Architecture Making Community (2015 - ongoing)

Architecture Making Community is a research platform applying participatory design practices to pedagogy through, live projects and 1:1 making.

Architecture Making Community is based at Falmouth University where Frances Crow holds the post of senior lecturer in architecture. In 2015 she set up Architecture Making Community as a research platform that provides a context for architectural staff to work on individual and collective projects with practitioners from other disciplines.

Architecture Making Community work on live projects, with local communities to find solutions to real issues. Through making at both 1:1 and large scale models, we work collaboratively to build real structures that challenge the way we live and work in our regional context.

Architecture Making Community applies research methods to pedagogy, enabling architecture students to engage with local communities and for local communities to benefit from creative proposals to contemporary issues. Frances has been directly involved in the setting up and running of a number of live projects from participatory design to 1:1 making with colleagues Tom Ebdon and Janie Hinton.

Connected Communities – Participatory Design

Connected Communities is a 2-day pubic workshop, that uses participatory design practices to look at ways of connecting disparate communities within towns, and considers possible futures for their town centres. The inaugural Connected Communities workshop was developed for Penryn by Architecture Making Community in partnership with Penryn Town Team. It has since been used as a tool for engagement as part of the Inland Festival 2016, Redruth and with the All Saints Church, Highertown 10:10 project.

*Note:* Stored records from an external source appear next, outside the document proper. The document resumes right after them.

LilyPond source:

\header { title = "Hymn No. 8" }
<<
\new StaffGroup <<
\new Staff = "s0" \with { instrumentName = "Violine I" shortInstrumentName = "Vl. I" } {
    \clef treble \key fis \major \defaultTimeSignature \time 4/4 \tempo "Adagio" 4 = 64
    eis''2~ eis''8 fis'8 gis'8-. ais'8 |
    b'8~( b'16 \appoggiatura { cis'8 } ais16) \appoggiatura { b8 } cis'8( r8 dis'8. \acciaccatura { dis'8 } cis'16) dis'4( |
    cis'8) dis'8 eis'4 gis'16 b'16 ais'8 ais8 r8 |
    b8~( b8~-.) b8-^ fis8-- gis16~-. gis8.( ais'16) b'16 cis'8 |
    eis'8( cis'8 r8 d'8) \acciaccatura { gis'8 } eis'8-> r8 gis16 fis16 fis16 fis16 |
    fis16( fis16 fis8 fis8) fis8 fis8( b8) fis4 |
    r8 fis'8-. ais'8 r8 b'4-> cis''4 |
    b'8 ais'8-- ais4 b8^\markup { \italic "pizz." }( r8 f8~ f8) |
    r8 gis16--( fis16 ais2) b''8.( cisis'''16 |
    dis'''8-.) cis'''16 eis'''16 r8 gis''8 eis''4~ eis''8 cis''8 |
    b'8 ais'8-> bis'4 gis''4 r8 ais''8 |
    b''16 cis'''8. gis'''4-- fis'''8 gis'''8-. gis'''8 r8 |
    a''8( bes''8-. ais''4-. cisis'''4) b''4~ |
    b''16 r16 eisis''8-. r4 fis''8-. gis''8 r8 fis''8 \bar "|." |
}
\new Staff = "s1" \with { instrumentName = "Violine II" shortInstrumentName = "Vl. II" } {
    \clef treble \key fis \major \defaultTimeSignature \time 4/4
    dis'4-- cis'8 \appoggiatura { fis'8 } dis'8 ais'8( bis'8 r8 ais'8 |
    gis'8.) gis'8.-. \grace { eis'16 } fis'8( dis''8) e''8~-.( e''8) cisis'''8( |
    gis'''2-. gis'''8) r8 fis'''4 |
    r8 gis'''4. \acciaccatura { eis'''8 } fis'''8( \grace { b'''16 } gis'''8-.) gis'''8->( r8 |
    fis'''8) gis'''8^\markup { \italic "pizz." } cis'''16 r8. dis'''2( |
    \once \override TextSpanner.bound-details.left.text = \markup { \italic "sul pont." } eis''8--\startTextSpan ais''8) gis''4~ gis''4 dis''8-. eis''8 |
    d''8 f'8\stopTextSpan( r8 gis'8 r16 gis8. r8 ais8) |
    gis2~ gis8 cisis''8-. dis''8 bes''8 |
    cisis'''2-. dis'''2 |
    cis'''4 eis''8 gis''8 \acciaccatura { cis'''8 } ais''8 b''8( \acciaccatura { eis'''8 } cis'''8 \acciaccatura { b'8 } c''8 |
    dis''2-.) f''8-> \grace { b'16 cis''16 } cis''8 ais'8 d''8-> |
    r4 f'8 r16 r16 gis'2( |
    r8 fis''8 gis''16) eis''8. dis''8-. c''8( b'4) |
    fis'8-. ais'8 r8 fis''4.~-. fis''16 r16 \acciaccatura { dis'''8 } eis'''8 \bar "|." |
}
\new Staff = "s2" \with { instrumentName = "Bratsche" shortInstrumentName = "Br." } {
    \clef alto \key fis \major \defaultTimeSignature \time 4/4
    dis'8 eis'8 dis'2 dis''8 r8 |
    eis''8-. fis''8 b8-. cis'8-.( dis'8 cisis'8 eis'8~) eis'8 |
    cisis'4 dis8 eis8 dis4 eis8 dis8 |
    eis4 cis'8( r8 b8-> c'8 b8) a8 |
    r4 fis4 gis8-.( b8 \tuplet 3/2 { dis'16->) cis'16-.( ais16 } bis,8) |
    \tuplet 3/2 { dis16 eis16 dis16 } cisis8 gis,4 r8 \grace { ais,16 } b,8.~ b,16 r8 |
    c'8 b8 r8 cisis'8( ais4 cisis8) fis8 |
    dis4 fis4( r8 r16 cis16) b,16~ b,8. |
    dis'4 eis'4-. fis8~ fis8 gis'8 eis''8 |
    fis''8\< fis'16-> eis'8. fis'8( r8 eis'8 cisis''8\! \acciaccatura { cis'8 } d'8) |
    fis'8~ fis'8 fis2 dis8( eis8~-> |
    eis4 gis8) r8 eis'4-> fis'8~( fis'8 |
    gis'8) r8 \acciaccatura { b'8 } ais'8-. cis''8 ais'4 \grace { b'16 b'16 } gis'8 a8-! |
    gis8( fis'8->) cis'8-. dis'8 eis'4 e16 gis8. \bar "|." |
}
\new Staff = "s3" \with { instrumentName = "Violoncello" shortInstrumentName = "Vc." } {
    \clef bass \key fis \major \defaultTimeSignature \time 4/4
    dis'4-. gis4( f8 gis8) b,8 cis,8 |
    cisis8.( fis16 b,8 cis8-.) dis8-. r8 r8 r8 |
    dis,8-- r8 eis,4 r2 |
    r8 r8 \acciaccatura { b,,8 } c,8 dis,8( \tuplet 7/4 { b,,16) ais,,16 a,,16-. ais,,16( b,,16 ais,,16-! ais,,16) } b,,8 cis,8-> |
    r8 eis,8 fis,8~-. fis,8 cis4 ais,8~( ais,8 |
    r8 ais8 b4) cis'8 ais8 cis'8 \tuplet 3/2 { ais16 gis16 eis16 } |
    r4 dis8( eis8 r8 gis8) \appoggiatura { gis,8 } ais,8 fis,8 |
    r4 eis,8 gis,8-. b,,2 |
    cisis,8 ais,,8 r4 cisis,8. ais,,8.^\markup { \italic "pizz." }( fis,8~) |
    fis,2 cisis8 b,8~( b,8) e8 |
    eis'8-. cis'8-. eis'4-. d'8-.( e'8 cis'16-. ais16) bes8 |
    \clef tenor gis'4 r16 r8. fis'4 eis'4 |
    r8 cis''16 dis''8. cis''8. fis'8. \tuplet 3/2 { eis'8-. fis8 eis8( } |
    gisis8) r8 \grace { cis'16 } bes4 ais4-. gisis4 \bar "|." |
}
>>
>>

1:1 Making – Heuristic Learning

Following on from students involvement with the bell tower raising as part of Liminal’s Transient Parish, Frances Crow as part of Architecture Making Community worked to develop a project structure to allow 1st year architecture students to design and build a full scale semi-permanent fire-pit shelter for Little Eden at the Eden Project. This project structure is now an integral part of the Falmouth University architecture degree and contributes to pedagogic research into how heuristic learning can provide a strong foundation for students of architecture.